# WHAT IS REQUIRED
Write a continuation of the article below about the Sacramento City Council's arena votes and the Kings' future, picking up after its final sentence.

Start of EXCERPTED PASSAGE

The Sacramento Kings and their fans will hold their breath on Tuesday night, as the Sacramento City Council holds the first of at least two critical votes that will determine whether or not the team leaves town.
Let me be the first to tell you that tonight’s vote will pass. Sources close to the situation report that the council is all but certain to have the votes necessary to move the process forward.
Specifically, the vote will allow the council to finalize proposals with ten competing private parking operators that will provide upwards of $200 million toward the cost of the estimated $387 million Entertainment and Sports Complex.
This will setup a vote on February 28 that will decide the Kings’ future. It is at this time that the council, in cooperation with mayor Kevin Johnson’s Think Big Sacramento coalition, will vote to approve a term sheet that will signal to the NBA that Sacramento can indeed fund an arena.
I’m also told by sources with knowledge of the situation that as long as a laundry list of criteria is met, the council will have at least the four votes necessary (not counting Johnson’s tie-breaking vote) to approve the term sheet.
This laundry list includes guarantees that the city’s general fund will be replenished by the approximate $9 million annual revenue stream currently provided by city-owned parking operations, a plan for some or all of the city’s employees to be transferred into the new parking company’s operation, a mechanism to cap rate hikes for parking in the future, an option for an agreement shorter than 50 years, and a mechanism to provide kickbacks to the city if parking revenues exceed certain benchmarks.
It is believed that within that framework, the city can meet or exceed their $200 million target.
The last major item on the laundry list is who will be responsible for cost overruns if the $387 million project goes over its budget. I’m told the city will approach the developer, David Taylor, to potentially provide that guarantee. While it is unclear whether or not Taylor would shoulder such responsibility, he will likely be given incentive to do so by an offer of development rights near the arena.
Taylor has been working on the arena deal for years and has evaluated the project for Sacramento at a significant cost to himself, and it would be surprising if he told the council that he would not be responsible for cost overruns on a project he evaluated and promoted – particularly if there is further incentive in the form of development rights.
Adding the estimated $200 million or more from parking, an estimated $30 million from local hotels, an estimated $50 million from an arena operator (AEG), and an estimated $80 million from the NBA and the Maloofs — sources tell me that the city is well in the ballpark of securing the financing necessary for the arena.
In other words, the city of Sacramento has both the will and the way to secure a ‘yes’ vote for an arena.

End of EXCERPTED PASSAGE
Start of RECORDED DATA

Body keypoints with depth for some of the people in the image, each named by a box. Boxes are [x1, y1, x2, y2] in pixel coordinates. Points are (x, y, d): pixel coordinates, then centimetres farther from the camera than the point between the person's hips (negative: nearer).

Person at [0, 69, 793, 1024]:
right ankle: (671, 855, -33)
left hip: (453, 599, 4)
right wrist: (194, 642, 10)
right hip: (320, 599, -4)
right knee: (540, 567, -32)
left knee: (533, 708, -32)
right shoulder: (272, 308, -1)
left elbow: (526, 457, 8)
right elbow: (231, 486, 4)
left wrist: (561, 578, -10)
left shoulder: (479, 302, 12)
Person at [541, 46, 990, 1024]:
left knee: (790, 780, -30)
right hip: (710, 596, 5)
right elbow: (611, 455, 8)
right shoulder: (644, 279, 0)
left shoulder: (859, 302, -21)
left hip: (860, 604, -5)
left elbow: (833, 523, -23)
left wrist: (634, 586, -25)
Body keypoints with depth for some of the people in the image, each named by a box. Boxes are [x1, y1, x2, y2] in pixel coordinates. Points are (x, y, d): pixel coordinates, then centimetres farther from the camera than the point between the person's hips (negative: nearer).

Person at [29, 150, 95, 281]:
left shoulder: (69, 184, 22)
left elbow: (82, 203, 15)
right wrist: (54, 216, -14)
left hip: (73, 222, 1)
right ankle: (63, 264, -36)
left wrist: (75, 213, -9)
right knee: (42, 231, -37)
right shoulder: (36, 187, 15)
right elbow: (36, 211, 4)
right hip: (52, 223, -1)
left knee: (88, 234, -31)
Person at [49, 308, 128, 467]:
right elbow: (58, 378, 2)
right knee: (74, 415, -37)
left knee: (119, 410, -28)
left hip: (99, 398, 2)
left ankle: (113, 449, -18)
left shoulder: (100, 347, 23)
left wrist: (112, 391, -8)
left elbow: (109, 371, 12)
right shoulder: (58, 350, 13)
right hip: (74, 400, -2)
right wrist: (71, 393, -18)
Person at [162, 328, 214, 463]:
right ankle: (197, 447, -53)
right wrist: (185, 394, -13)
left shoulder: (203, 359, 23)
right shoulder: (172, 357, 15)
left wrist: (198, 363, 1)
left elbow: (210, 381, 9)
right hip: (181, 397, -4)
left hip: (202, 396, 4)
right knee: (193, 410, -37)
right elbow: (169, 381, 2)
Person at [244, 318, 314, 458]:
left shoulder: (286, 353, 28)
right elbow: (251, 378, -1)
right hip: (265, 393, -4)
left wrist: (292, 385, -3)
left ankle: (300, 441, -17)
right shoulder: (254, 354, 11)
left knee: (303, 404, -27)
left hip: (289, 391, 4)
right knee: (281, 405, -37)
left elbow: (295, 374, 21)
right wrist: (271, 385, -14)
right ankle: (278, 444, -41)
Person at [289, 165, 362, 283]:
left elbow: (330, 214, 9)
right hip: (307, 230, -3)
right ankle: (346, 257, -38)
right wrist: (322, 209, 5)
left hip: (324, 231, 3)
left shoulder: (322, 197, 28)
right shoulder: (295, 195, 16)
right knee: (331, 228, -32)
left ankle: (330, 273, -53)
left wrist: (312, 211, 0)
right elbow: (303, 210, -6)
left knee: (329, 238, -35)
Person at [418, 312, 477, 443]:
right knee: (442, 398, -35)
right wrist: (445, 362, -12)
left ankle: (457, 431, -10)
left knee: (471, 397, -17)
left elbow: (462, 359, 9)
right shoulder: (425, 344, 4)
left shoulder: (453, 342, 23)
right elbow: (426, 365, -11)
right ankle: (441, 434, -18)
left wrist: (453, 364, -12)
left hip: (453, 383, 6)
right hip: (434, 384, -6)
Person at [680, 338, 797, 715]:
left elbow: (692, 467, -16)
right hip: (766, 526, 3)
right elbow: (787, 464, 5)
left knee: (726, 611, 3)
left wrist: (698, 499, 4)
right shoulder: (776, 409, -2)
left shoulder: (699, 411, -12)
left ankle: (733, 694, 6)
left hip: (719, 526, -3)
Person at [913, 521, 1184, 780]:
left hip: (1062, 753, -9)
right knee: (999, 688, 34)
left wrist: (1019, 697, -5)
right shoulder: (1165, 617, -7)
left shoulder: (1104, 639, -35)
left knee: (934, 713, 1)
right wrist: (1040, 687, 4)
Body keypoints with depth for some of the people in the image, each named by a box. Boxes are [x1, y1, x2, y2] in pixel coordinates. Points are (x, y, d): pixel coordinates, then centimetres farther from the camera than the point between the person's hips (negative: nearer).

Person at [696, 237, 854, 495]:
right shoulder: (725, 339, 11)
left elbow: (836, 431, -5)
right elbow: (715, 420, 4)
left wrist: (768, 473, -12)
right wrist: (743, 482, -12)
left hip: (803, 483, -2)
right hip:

End of RECORDED DATA

# WRITTEN REPLY
As far as the timing goes, while February 28 is potentially the date for a deciding vote, it is likely that the NBA will allow for an extension on the March 1 deadline so they can properly evaluate Sacramento’s findings. That announcement could come during All Star weekend. The NBA and the Maloofs could theoretically act on the city’s proposal quickly and provide their terms in time for a February 28 vote, but sources stress the important part is that the city will have communicated that it is ready to vote on a deal.
From there it is on David Stern and the Maloofs to pull the trigger on the estimated $80 million price tag, which amounts to about $3 million per year in rental payments for 30 years, all paid up front.
As for any talk of selling the team, The Maloofs have been consistent with their message that it’s not an option, and their sale of the Palms can be seen as either a sign that the ship is sinking or a sign that they were moving money for the purposes of an arena. In the unlikely event they do want to sell, Think Big Sacramento executive director Jeremiah Johnson told Seattle’s King 5 News that the city has “a number of ownership groups willing to keep the Kings in Sacramento.”
It’s not going to come to that.
The Maloofs and/or the NBA could try leverage the city of Anaheim against Sacramento, who recently made improvements on their NBA-ready facility, but after Jerry Buss and Donald Sterling just agreed to revenue sharing with small market clubs it’s less likely that the NBA will place another team in their backyard.
As for Seattle, despite their clear efforts to bring an NBA team back home, they are well behind Sacramento in their pursuit of an arena. They too would have to approve public funds for a new building, and Stern and the Maloofs will have to weigh the $80 million cost of a sure thing given a ‘yes’ vote, and a nebulous offering in Seattle that is 1-2 years away while Key Arena is a stop-gap solution at best.
With all of the support David Stern and the NBA has given Sacramento in its fight to keep the Kings – from manpower in the front office to people on the ground helping make the arena deal a reality – it just doesn’t make sense for them to pass up a viable option for two that have problems.
This is a complex situation and it is not a done deal, but the once half-court shot turned 3-pointer doesn’t even seem like a free throw at this point – it seems like a layup. The Party of Five that voted down a public vote that would have sent the Kings packing are interested in a deal that addresses the aforementioned criteria. That criteria reportedly can be met and still provide the project with the money that it needs to be green-lighted, assuming the private parties each put in amounts that seem reasonable, achievable, and already written in pencil.
Kings fans will probably wait until the shovels hit the dirt before they celebrate. Let this prediction be the first bottle of Dom Perignon.
The Kings aren’t going anywhere.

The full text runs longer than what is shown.